Bridging Sequence-Structure Alignment in RNA Foundation Models
Heng Yang, Renzhi Chen, Ke Li
TL;DR
This work tackles the lack of sequence-structure alignment in RNA foundation models by introducing OmniGenome, a structure-contextualised Transformer that supports bidirectional Seq2Str and Str2Seq mappings. It adopts a SN-level RNA tokenization and three pre-training objectives (Str2Seq, Seq2Str, MRLM) trained on OneKP plant transcriptomes, achieving state-of-the-art results on RGB and PGB benchmarks and enabling zero-shot secondary structure prediction as well as efficient RNA design. Key results include up to 74% RNA design puzzle solved on EternaV2 and macro-F1 scores up to 75 in zero-shot SSP, surpassing ViennaRNA and other baselines in many settings.
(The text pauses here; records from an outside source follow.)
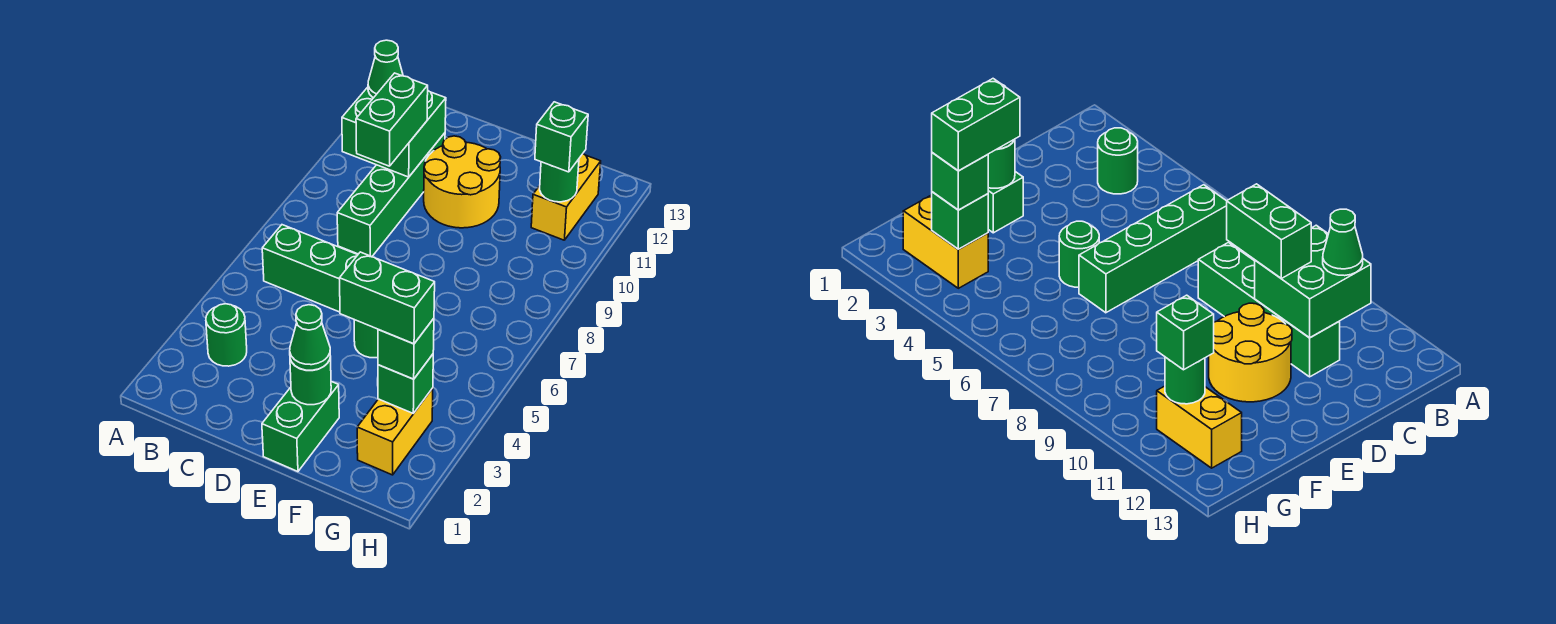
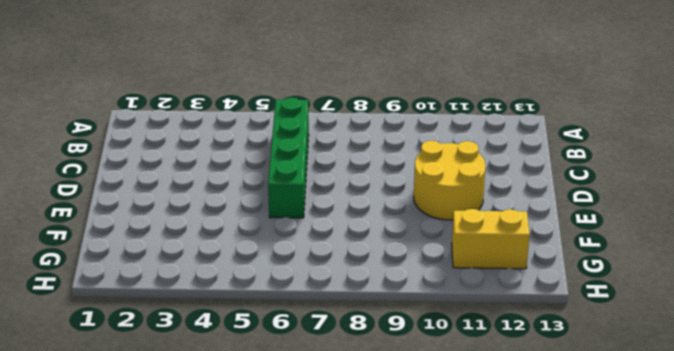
none -> green 1x1 round brick [206,304,247,366]
none -> green 1x4 brick [337,133,445,257]
none -> green 1x2 brick [262,382,339,472]

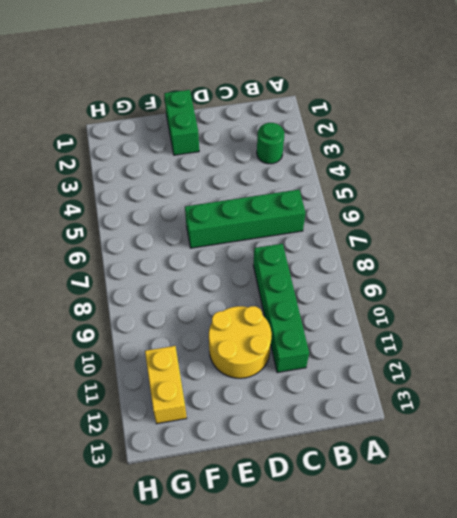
none -> green 1x1 round brick [354,320,378,358]
none -> yellow 1x2 brick [357,388,433,475]
none -> green 2x2 brick [342,87,446,177]

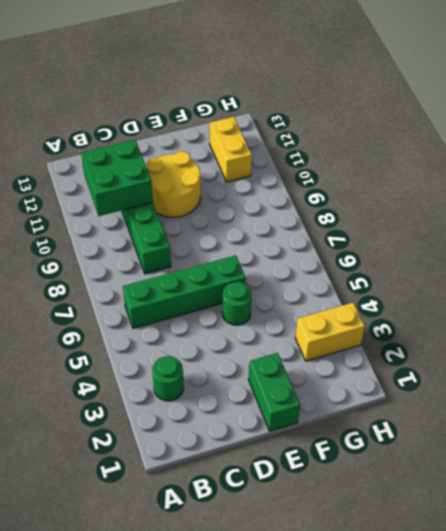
yellow 1x2 brick [295,303,365,361] -> yellow 1x2 brick turned to [357,388,433,475]
none -> green 1x1 round brick [290,356,331,405]
none -> green 1x1 brick [378,354,433,413]
none -> green 1x1 round brick [540,159,579,202]

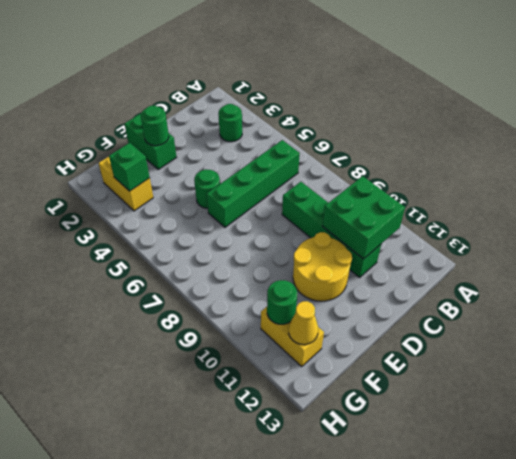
yellow 1x1 cone [289,301,318,345] -> none
none -> green 1x1 cone [368,40,403,98]
none -> green 1x2 brick [356,73,428,166]
none -> green 1x1 cone [290,305,330,370]

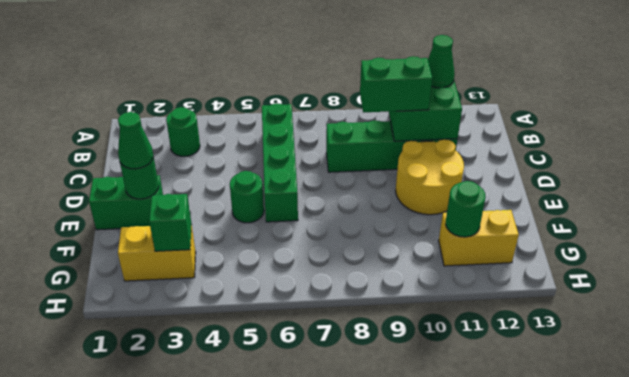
none -> green 1x1 brick [378,318,434,379]
none -> green 1x1 brick [535,102,588,172]
none -> green 1x2 brick [340,252,435,344]

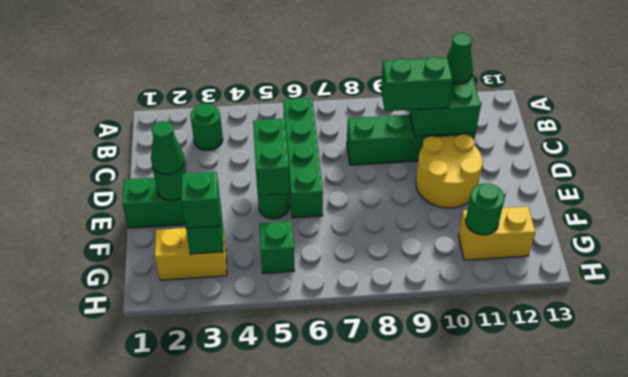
green 1x2 brick [253,119,289,195] -> green 1x2 brick moved to [340,252,435,344]
green 1x1 brick [259,221,295,273] -> green 1x1 brick moved to [535,102,588,172]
The work also provides an open-source OmniGenome toolkit with tutorials and automated benchmarks, underscoring the practical impact for multi-species RNA genome modelling and downstream genomic tasks.
Abstract
The alignment between RNA sequences and structures in foundation models (FMs) has yet to be thoroughly investigated. Existing FMs have struggled to establish sequence-structure alignment, hindering the free flow of genomic information between RNA sequences and structures. In this study, we introduce OmniGenome, an RNA FM trained to align RNA sequences with respect to secondary structures based on structure-contextualised modelling. The alignment enables free and bidirectional mappings between sequences and structures by utilising the flexible RNA modelling paradigm that supports versatile input and output modalities, i.e., sequence and/or structure as input/output. We implement RNA design and zero-shot secondary structure prediction as case studies to evaluate the Seq2Str and Str2Seq mapping capacity of OmniGenome. Results on the EternaV2 benchmark show that OmniGenome solved 74% of puzzles, whereas existing FMs only solved up to 3% of the puzzles due to the oversight of sequence-structure alignment. We leverage four comprehensive in-silico genome modelling benchmarks to evaluate performance across a diverse set of genome downstream tasks, where the results show that OmniGenome achieves state-of-the-art performance on RNA and DNA benchmarks, even without any training on DNA genomes.